Glover and Wang [1992], Wang and Glover [1992] and Wang [1991] have shown that the ultramafic- mafic assemblages described above are part of the Late Proterozoic Iapetan rift sequence which extends upward and includes the Slippery Creek basalt of the Evington Group, as well as basalts in the Unicoi Formation in the western Blue Ridge. The mafic- ultramafic rocks have been injected into the enclosing Lynchburg sedimentary rocks, and geochemical discriminant diagrams previously used to support an ophiolite origin fail when used on continental basalts. They are not part of an ophiolitic mélange as implied by Hatcher [1987], Hatcher et al. [1989], Rankin et al. [1989], Horton et al. [1989], and Keppie and Dallmeyer [1989], therefore they cannot be used to support a suture in the Blue Ridge.

CORRELATIONS WITH THE GREAT VALLEY, AND THE VALLEY AND RIDGE

The Catoctin and Swift Run formations form a common stratigraphic datum on both sides of the Blue Ridge in central Virginia.
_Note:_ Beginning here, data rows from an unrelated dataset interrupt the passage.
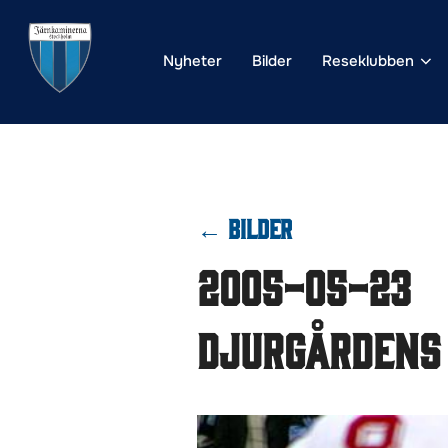
Hoppa
till
Nyheter
Bilder
Reseklubben
innehåll
← BILDER
2005-05-23
Djurgårdens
This has long been recognized as an important starting point for correlation of the strata across the Blue Ridge [Bloomer and Werner, 1955, Brown, 1970, Patterson, 1987b].

Glover and Costain [1984] and Wehr and Glover [1985] have shown that the Blue Ridge province is the thrust- decapitated crest of the early Paleozoic hinge zone of Laurentia. Late- to-Early Cambrian through Early Ordovician strata west of the Blue Ridge crest belong to the shallow water drift sequence, and correlative rocks east of the Blue Ridge are deep water distal shelf and slope deposits [Brown, 1970; Wehr and Glover, 1985; Patterson, 1987; Glover, 1989].

On the west side of the Blue Ridge, the Catoctin is overlain by the Chilhowee Group, which includes, from oldest to youngest, the Unicoi/Weverton, Hampton/Harpers and Erwin/Antietam formations. The second named in each couplet is the commonly used term for equivalent formations north of central Virginia. In southern Virginia, the Unicoi Formation, at the base of the Chilhowee, is a sequence of dominantly non- marine feldspathic sandstones, conglomerates and basalts formed during the later part of the rift stage that led to the development of Iapetus [Simpson, 1987; Simpson and Eriksson, 1989]. As noted previously, the Unicoi south of the Catoctin pinch out on the west side of the Blue Ridge, probably includes rocks equivalent to the Swift Run which occurs below the Catoctin north of that pinch out.

The Unicoi is overlain by the dominantly progradational [Simpson, 1987], and compositionally more mature, quartz arenitic Hampton and Erwin Formations of the middle and upper Chilhowee. Simpson [1987] and Simpson and Eriksson [1989] place the rift to drift transition at the top of the Unicoi. Overlying the Chilhowee is the Shady Dolomite which records continued progradation of the drift sequence culminating in development of a rimmed shelf [Read, 1989].

This information can be used to provide an improved correlation with the deeper water facies of the Evington Group, which lies above the Catoctin on the east side of the Blue Ridge. In the Patterson [1987] preferred model of this correlation, the rift- to- drift transition is placed just above the Slippery Creek Greenstone, the youngest lava in the sequence. Thus, the Swift Run (?), Catoctin, Candler, Mount Athos, and Slippery Creek should all be approximately correlative with the Cambrian and Late Proterozoic Unicoi Formation. The Joshua Schist should be correlative with the Hampton and Erwin, the Slippery Creek, and the Arch Marble with the Shady Dolomite. The Chilhowee and Shady are Early Cambrian (excepting the older Unicoi Formation of the Chilhowee Group), therefore the Evington Group above the Slippery Creek should be Early Cambrian also. The upper part of the Evington Group is truncated by faults and no younger Laurentian strata are known in the western Piedmont.